The legislation provides some $15 billion in housing-related tax incentives, including a $7,500 tax credit for first-time home buyers who meet certain income qualifications. And it permanently increases the so-called conforming-loan limit, which typically qualifies mortgages for lower rates, to $625,500 in the nation’s most expensive housing markets.

The bill also grants authority for state and local housing agencies to issue $11 billion in tax-exempt bonds to refinance bad mortgages, calls for stricter oversight of mortgage brokers and sets new disclosure requirements to make loan terms more transparent.

Some experts, including Mr. Stanton, say the new regulator was not given enough authority.

Mr. Bush has long supported tighter regulation of the mortgage giants. But until Wednesday he had threatened to veto the bill over $3.9 billion in grants for local governments, a provision the White House regards as a giveaway.

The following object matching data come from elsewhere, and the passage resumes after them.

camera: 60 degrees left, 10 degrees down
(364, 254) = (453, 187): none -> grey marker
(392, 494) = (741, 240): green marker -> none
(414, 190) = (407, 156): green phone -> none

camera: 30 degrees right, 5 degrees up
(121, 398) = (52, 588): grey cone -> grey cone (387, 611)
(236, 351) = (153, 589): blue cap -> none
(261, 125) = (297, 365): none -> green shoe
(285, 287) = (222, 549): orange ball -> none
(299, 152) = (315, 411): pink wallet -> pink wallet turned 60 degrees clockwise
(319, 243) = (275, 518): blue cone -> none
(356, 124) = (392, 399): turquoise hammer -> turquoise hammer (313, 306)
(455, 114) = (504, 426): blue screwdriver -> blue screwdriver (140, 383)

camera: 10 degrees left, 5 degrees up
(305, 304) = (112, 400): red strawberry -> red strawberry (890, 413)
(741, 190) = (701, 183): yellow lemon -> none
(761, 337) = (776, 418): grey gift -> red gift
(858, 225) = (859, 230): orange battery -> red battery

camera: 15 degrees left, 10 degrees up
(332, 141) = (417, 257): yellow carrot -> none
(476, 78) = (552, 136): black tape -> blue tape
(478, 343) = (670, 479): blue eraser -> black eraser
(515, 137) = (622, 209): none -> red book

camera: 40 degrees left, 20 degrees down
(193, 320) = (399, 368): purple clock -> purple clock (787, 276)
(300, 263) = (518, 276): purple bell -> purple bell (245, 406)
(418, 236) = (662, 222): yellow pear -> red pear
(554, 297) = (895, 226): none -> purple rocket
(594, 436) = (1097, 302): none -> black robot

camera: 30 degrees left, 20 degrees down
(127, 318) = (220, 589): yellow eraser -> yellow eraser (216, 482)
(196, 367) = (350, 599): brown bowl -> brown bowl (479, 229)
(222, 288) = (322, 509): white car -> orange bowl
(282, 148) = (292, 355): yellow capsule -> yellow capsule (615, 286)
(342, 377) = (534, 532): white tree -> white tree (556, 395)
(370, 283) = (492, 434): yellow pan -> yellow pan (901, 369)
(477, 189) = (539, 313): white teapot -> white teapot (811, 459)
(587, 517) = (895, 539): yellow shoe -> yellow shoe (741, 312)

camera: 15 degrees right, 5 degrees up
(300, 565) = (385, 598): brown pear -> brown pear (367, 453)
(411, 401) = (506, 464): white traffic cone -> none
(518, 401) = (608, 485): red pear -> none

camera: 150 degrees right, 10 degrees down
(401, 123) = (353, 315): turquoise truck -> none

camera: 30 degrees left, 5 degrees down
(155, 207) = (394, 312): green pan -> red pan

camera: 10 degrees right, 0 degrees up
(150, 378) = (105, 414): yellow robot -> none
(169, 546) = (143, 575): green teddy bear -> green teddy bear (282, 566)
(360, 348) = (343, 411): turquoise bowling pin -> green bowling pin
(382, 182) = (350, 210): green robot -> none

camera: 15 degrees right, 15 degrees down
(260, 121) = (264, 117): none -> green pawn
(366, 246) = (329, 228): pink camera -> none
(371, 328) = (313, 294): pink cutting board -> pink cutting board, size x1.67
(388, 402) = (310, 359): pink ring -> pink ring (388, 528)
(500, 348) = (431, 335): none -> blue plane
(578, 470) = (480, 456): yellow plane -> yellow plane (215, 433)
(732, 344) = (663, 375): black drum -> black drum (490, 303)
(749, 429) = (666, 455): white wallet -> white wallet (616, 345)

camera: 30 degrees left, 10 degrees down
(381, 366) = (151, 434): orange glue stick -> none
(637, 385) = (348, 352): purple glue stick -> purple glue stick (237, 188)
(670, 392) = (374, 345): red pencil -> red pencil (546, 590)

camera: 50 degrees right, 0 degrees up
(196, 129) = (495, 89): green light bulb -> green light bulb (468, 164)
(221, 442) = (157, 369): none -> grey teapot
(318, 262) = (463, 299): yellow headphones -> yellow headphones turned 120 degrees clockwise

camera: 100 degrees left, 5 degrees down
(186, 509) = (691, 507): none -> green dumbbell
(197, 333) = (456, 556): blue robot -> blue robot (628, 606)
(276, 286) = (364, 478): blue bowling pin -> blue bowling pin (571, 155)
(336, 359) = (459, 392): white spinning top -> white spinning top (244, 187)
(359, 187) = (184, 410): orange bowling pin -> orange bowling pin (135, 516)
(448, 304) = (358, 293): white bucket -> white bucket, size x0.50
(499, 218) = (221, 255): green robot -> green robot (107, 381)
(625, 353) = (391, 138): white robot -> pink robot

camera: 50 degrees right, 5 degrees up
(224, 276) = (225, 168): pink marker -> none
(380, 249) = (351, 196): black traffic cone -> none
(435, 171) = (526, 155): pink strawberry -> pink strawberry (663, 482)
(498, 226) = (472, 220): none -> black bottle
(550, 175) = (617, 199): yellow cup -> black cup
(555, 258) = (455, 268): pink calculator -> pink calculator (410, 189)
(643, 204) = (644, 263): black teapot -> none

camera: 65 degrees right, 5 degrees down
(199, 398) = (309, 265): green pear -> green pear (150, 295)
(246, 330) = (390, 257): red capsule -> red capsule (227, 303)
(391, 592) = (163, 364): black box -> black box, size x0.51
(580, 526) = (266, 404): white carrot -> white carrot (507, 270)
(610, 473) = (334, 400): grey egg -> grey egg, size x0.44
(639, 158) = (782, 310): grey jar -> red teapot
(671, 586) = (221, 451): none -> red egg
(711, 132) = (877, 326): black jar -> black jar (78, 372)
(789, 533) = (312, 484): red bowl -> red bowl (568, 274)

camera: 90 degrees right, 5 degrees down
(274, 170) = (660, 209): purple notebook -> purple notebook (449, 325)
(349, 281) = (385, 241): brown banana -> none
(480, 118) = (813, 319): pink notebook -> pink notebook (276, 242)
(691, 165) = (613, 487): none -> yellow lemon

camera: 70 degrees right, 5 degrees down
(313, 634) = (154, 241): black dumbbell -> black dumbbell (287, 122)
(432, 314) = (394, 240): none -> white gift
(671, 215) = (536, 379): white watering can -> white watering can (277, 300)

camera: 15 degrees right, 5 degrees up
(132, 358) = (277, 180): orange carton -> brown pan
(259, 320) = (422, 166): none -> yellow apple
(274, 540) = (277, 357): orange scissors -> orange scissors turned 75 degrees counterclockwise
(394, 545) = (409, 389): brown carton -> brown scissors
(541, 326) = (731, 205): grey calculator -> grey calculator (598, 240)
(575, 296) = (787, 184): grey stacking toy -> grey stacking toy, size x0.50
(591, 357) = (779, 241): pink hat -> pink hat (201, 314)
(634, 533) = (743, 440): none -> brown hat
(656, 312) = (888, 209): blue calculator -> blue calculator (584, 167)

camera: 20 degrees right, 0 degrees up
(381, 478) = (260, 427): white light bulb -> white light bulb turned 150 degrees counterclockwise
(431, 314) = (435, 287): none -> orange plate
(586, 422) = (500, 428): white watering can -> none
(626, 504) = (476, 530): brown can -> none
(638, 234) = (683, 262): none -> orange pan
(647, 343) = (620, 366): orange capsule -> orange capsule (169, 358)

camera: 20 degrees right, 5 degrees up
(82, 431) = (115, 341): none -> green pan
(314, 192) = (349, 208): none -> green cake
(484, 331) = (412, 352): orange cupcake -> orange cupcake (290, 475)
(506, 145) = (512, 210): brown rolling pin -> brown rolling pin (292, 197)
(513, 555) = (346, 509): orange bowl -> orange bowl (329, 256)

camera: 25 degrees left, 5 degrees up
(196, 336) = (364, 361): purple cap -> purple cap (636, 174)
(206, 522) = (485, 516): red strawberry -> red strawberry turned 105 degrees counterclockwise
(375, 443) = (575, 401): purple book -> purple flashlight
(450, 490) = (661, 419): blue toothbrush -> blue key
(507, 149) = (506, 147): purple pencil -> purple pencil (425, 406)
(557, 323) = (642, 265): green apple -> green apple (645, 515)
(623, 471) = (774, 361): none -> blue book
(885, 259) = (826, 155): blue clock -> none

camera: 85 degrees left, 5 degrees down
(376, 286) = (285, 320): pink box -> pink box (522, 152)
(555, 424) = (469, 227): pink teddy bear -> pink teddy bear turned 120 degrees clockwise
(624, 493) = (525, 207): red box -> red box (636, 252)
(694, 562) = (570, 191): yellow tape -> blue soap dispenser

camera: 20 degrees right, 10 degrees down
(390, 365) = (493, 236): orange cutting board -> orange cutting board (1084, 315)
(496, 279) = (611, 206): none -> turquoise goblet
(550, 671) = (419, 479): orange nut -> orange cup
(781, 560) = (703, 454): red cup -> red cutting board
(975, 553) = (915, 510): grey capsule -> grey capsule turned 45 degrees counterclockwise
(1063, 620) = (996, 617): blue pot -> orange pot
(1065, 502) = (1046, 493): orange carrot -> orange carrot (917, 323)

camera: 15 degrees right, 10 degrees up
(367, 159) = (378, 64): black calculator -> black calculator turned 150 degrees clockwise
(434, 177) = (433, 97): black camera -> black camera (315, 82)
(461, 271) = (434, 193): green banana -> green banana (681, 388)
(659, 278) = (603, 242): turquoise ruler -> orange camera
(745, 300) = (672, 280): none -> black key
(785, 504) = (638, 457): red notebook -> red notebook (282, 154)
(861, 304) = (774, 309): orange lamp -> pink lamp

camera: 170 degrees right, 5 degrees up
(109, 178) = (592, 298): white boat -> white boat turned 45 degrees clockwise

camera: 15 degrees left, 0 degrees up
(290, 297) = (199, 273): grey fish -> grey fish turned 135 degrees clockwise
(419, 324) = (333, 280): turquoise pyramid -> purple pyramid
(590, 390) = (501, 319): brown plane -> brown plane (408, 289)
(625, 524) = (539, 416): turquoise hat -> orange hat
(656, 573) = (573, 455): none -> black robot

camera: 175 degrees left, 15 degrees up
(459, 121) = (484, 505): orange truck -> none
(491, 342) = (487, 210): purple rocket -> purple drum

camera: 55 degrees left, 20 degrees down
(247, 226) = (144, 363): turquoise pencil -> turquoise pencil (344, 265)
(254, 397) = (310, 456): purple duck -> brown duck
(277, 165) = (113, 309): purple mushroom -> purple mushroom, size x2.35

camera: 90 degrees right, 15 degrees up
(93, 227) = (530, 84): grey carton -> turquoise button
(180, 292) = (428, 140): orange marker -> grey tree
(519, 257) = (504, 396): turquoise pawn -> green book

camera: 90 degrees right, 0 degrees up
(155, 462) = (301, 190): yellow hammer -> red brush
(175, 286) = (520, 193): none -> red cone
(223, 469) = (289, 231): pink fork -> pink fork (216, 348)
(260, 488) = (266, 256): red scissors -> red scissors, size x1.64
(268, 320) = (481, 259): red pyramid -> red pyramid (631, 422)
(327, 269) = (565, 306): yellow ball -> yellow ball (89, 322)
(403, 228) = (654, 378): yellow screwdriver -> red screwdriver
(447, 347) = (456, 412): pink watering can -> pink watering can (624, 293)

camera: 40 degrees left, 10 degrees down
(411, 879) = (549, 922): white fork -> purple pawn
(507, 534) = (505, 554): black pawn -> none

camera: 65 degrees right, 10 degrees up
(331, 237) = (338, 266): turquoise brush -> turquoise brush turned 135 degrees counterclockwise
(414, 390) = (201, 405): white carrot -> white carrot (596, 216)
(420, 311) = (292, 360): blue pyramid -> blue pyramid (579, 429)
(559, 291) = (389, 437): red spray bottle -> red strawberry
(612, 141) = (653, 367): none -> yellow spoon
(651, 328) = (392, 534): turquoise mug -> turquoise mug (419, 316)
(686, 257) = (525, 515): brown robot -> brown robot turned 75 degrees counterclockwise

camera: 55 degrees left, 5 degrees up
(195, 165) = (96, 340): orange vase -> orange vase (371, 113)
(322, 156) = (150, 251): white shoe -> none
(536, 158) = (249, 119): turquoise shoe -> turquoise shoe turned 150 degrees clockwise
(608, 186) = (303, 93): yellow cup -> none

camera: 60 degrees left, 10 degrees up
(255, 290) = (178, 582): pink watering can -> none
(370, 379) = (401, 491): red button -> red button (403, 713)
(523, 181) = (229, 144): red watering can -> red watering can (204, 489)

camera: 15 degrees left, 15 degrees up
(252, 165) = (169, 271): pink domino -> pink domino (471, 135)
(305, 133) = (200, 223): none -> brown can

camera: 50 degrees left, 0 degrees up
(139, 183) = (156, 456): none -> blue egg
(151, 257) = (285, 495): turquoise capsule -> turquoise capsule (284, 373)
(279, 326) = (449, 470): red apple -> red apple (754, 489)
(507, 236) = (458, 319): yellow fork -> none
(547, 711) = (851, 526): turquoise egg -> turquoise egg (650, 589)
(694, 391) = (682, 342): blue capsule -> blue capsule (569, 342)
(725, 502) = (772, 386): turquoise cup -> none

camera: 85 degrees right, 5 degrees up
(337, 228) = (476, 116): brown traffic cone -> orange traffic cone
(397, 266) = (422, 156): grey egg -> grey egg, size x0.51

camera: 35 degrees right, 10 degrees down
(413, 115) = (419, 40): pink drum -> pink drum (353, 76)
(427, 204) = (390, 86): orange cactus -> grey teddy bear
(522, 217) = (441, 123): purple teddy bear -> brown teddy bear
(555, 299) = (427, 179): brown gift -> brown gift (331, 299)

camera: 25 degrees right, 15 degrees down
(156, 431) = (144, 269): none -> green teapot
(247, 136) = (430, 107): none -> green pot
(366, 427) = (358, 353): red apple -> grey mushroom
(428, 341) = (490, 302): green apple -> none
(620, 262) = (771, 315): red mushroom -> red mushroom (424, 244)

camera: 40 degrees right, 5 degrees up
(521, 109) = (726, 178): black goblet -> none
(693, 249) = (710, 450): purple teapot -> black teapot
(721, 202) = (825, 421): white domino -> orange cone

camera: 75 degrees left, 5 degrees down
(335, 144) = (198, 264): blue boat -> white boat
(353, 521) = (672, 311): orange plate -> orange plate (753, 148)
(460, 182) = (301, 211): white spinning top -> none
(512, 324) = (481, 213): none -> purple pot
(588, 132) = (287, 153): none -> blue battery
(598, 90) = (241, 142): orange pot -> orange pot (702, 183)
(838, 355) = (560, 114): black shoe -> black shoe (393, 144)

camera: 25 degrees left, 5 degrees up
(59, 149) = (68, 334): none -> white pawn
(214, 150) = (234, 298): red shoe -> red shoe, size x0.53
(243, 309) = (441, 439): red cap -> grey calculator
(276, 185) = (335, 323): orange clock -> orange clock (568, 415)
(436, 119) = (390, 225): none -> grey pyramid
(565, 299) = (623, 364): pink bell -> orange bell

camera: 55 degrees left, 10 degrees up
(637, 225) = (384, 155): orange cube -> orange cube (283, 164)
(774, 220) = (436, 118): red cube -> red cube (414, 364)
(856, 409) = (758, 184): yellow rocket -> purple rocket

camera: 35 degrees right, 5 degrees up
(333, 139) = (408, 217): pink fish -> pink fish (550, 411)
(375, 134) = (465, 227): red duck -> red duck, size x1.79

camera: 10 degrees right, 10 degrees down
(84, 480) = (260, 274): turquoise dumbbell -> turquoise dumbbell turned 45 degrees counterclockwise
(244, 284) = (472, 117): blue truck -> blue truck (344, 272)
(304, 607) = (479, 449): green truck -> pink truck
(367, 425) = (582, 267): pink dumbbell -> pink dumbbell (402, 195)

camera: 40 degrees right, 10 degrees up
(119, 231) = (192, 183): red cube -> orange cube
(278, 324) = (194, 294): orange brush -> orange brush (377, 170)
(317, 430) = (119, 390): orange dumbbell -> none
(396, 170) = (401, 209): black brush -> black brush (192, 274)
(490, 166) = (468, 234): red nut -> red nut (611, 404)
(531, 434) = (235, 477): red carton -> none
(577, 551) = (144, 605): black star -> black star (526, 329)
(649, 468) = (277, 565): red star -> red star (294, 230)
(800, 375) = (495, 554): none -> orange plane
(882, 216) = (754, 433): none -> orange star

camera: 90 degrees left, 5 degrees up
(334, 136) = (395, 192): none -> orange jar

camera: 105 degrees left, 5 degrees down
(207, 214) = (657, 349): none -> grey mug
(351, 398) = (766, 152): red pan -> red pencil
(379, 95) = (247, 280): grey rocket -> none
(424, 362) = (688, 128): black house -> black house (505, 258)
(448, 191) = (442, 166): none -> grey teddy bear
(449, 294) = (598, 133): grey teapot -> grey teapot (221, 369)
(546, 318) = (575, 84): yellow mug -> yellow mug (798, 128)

Mr. Bush set aside those objections on the advice of the Treasury secretary, Henry M. Paulson Jr., who told Mr. Bush the overall package was necessary to help stabilize the troubled housing and credit markets, according to the White House press secretary, Dana Perino, who announced the switch Wednesday morning.

She said the gravity of the crisis, and the tight Congressional schedule resulting from the coming summer recess, left no option.

“The president would not have signed this bill if we had a lot of extra time on our hands,” Ms. Perino said. “We don’t.” She said Mr. Bush thought he could have won a veto fight with Congress, but he had concluded “a prolonged veto fight would not be good for the housing industry right now.”

Sheryl Gay Stolberg contributed reporting.